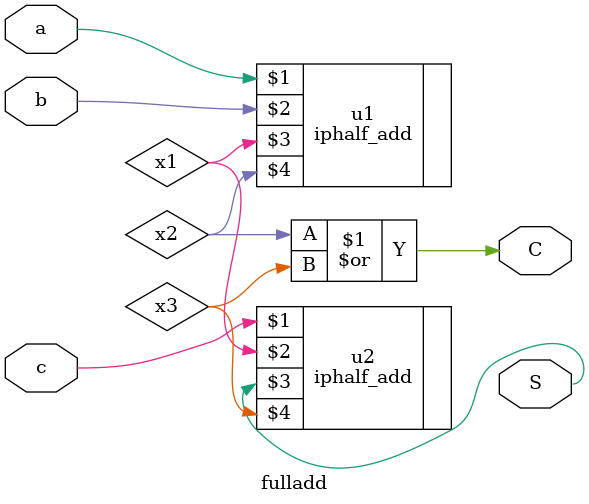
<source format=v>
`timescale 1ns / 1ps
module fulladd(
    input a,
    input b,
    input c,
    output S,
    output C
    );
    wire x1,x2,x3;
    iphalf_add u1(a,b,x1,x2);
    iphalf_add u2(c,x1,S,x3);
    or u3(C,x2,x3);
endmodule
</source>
········
■ Exercise description ■
Give back the material above exactly, without pictures.

■ Response for this exercise ■
<source format=v>
`timescale 1ns / 1ps
module fulladd(
    input a,
    input b,
    input c,
    output S,
    output C
    );
    wire x1,x2,x3;
    iphalf_add u1(a,b,x1,x2);
    iphalf_add u2(c,x1,S,x3);
    or u3(C,x2,x3);
endmodule
</source>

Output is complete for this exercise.